I recently attended in the Town Hall, Athy, an exhibition of elements of the forgotten heritage of County Kildare. The display sought through the use of photographs, text and line drawings to illustrate the less obvious but no less important aspects of the County’s heritage. Of particular interest to Athy was the display relating to Kilmoroney House. Included in the Kilmoroney material was a copy of an old photograph of a young man dressed in an Officer’s uniform of the British Army. He was Captain George Anthony Weldon who was killed in 1899 at the age of 33. His position in history is assured as the first Army officer killed in the Boer War.

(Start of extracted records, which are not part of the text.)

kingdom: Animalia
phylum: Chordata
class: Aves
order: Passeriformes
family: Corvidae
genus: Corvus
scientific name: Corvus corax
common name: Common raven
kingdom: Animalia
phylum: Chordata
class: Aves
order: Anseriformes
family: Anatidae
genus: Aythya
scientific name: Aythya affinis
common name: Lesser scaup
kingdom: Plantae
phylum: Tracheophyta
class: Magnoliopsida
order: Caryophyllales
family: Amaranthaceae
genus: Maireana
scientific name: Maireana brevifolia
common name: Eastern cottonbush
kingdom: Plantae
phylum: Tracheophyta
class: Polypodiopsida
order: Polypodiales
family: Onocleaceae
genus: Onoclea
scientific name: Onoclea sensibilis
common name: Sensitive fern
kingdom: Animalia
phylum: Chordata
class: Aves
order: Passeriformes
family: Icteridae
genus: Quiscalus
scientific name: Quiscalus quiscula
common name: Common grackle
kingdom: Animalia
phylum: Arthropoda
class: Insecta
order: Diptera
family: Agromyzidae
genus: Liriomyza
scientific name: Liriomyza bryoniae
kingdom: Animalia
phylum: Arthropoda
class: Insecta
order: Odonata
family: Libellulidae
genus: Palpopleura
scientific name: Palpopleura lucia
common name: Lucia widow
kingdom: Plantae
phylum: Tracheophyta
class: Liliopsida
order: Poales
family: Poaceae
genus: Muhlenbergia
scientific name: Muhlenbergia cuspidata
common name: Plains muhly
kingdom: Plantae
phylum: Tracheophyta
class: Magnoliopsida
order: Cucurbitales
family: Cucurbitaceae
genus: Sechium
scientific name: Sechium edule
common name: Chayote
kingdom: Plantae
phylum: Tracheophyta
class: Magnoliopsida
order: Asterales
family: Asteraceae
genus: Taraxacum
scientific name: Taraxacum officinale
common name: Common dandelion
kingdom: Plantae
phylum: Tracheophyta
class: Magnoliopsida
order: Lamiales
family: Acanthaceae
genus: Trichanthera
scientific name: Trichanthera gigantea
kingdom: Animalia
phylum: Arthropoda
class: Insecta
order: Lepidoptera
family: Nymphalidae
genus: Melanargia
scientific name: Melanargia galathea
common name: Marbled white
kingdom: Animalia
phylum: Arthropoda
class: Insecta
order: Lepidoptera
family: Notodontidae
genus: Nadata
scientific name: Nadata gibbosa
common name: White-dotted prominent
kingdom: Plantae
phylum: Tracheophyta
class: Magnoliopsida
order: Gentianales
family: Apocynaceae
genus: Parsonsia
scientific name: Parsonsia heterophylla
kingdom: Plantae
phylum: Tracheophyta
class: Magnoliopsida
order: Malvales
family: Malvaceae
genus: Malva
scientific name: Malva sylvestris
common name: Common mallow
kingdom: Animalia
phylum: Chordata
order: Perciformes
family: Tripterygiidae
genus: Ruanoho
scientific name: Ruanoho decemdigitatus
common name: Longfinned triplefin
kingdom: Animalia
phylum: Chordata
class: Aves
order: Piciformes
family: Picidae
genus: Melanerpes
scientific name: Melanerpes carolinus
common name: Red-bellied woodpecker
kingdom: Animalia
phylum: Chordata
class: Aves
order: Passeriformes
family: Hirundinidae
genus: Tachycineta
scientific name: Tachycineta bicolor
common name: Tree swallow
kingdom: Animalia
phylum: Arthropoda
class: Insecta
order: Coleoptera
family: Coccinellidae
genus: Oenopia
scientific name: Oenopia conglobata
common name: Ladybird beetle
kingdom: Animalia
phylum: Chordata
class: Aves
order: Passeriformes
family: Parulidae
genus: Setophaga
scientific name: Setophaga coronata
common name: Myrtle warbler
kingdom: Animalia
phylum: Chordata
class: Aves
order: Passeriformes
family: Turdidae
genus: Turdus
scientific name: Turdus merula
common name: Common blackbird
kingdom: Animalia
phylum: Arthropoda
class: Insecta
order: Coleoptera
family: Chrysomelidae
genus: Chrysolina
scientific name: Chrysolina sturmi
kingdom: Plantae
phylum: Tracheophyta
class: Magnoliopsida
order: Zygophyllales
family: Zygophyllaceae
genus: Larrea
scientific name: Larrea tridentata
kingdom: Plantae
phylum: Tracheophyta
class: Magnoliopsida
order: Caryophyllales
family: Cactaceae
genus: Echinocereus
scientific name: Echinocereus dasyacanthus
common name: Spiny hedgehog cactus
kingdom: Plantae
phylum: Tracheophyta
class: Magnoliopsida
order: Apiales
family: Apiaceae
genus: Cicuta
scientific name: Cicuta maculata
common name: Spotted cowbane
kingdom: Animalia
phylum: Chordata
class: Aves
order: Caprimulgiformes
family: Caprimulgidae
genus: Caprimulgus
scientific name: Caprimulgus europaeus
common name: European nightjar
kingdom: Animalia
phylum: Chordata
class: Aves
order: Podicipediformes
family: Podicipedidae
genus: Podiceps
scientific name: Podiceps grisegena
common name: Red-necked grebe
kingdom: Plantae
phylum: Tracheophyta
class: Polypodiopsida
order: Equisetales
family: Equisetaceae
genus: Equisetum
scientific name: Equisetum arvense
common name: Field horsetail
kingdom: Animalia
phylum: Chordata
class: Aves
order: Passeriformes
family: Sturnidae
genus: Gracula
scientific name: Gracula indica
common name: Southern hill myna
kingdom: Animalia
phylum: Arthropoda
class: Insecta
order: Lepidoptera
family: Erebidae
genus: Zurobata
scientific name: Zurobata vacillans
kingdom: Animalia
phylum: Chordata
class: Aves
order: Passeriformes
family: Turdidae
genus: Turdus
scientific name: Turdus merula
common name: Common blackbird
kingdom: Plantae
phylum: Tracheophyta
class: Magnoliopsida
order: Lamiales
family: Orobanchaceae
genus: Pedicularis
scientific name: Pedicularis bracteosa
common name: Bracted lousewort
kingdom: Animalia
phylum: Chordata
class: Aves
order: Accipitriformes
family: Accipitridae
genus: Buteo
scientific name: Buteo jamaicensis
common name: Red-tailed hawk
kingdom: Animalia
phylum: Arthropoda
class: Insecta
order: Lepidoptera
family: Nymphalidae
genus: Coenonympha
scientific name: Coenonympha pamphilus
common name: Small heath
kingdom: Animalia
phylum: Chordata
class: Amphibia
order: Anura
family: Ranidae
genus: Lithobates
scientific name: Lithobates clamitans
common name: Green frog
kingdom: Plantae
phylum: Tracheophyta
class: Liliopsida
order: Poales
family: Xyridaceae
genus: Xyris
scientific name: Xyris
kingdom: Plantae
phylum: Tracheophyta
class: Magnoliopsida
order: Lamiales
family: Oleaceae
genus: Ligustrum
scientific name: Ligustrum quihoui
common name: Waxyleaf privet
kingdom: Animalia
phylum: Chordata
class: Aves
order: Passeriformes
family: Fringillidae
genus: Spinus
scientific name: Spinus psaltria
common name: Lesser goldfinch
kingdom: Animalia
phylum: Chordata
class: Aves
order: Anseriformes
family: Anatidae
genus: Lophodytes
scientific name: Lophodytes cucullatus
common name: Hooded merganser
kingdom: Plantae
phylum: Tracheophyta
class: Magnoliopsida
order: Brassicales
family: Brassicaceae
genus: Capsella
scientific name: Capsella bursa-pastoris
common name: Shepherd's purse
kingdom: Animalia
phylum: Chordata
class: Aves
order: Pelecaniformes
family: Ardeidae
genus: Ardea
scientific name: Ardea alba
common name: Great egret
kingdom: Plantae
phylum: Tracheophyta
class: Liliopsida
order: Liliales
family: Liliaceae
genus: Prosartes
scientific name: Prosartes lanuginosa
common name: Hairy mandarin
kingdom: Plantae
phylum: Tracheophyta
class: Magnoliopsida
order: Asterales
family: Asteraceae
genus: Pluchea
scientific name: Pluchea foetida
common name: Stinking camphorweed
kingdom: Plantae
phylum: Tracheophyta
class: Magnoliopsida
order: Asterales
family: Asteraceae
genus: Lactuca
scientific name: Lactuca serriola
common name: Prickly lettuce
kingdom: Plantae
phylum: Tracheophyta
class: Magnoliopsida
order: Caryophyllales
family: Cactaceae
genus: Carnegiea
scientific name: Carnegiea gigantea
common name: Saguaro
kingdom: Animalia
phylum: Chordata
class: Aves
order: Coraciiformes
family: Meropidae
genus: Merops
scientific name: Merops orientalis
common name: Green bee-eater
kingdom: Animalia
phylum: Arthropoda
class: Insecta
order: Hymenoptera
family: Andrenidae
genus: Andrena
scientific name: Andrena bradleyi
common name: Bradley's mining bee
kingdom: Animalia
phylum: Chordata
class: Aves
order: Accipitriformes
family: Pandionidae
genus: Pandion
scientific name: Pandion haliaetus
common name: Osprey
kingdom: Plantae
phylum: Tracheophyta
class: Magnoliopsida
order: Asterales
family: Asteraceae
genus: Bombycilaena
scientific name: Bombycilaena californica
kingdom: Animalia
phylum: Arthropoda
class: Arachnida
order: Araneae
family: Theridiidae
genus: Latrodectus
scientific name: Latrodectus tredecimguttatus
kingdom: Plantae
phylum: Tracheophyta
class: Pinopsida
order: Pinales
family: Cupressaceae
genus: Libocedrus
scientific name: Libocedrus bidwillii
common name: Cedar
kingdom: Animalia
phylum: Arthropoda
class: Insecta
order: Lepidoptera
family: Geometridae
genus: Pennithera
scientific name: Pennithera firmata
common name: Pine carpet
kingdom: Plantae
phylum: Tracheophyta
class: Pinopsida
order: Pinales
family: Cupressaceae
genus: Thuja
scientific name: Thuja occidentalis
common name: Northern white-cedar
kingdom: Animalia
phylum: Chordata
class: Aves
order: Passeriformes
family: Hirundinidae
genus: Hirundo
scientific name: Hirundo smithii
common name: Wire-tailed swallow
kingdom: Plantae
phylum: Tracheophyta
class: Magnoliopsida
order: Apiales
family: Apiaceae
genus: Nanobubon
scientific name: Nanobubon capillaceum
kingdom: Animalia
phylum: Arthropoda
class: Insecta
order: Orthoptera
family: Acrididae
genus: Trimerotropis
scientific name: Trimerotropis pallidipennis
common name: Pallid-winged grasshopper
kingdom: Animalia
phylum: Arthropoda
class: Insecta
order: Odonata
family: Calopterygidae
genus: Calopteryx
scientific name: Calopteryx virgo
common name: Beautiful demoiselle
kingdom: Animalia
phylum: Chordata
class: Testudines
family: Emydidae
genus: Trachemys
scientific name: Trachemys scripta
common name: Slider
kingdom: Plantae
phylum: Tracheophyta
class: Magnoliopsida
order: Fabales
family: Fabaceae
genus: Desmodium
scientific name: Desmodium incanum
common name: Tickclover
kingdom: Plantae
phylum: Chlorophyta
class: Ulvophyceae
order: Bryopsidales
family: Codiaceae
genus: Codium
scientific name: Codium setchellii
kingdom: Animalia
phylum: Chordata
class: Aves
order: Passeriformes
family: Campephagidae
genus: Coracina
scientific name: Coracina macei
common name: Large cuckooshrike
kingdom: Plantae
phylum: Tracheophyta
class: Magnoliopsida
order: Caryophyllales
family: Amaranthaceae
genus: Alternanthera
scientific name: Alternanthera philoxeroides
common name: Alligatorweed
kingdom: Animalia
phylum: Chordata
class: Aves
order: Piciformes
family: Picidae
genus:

Weldon, the son of Col. Thomas Weldon of the Indian Army, was grandson of Sir Anthony Weldon of Kilmoroney, Athy. He followed the family tradition of service in the British Army as did his two brothers, Francis Weldon and Waller Weldon who served in the Sherwood Foresters and Manchester Regiment respectively. Commissioned in 1886 into the Royal Dublin Fusiliers he served during the Burmese expedition of 1887 - 1889. He was promoted to the rank of Captain in 1896. As an Officer Weldon involved himself in all the gentlemanly pursuits which were the preserve of landed gentry and officers in those Victorian days. General Sir Alexander Godley in his Reminiscences published in 1939 recalled playing polo on the Dublin Fusiliers Regimental Team with George Weldon in tournaments held in the Curragh Camp.
Just before the outbreak of the Boer War the 2nd Battalion of the Royal Dublin Fusiliers were despatched to the northern Natal town of Dundee in anticipation of the Boer invasion. The Boer forces occupied the crest of a hill called Talana which rose some 600 ft. to the north of the town giving it a commanding view of the British position. On the morning of 20th October, 1899 the 2nd Battalion Dublin Fusiliers with the 60th Rifles and the Royal Irish Fusiliers were all ordered to take the hill.
The Irish men attempted to advance up the hill under sustained fire from the mauser rifles of the Boers. Weldon led a Company of the 2nd Battalion. Their advance being checked by the heavy rifle fire Weldon followed by men from his Company climbed over a wall and sheltered behind it. One of his soldiers, Private Gorman climbing the same wall was shot and fell backwards in full view of the Boer Marksmen commanding the hill. Captain Weldon rushed forward, seized Gorman by the arm and was dragging him to safety when he himself was shot. Weldon died instantly. The battle continued and later that evening when attempts were made to retrieve his body Weldon’s pet terrier was found waiting patiently by his master’s lifeless body. Weldon was buried that same afternoon in a small cemetery facing the hill on which he met his death.
Captain George Weldon has the unique distinction of being the first Army Officer to die in the Boer War. Memorials to Weldon can be found in St. Michael’s Church, Athy and in the former depot barracks of the Royal Dublin Fusiliers in Naas. There are also memorials in St. James’ Church, Dundee, Natal, South Africa and at St. George’s Church, Pietermaritzburg. On a memorial to Weldon in St. Mary’s Church, Blyth, are inscribed the words “He hath done well and so made good his name”.
I understand that the original of the photograph which was on display in the Town Hall is in the possession of a lady in Naas whose father was batman to Captain George Weldon. After almost 100 years the story of the man captured in the photograph is almost forgotten. The FAS trainees who were responsible for putting on the exhibition in the Town Hall have done an excellent job of work in highlighting this and other aspects of County Kildare’s almost forgotten heritage. I hope that they will continue to delve into our history and help us all to have a better understanding of our past.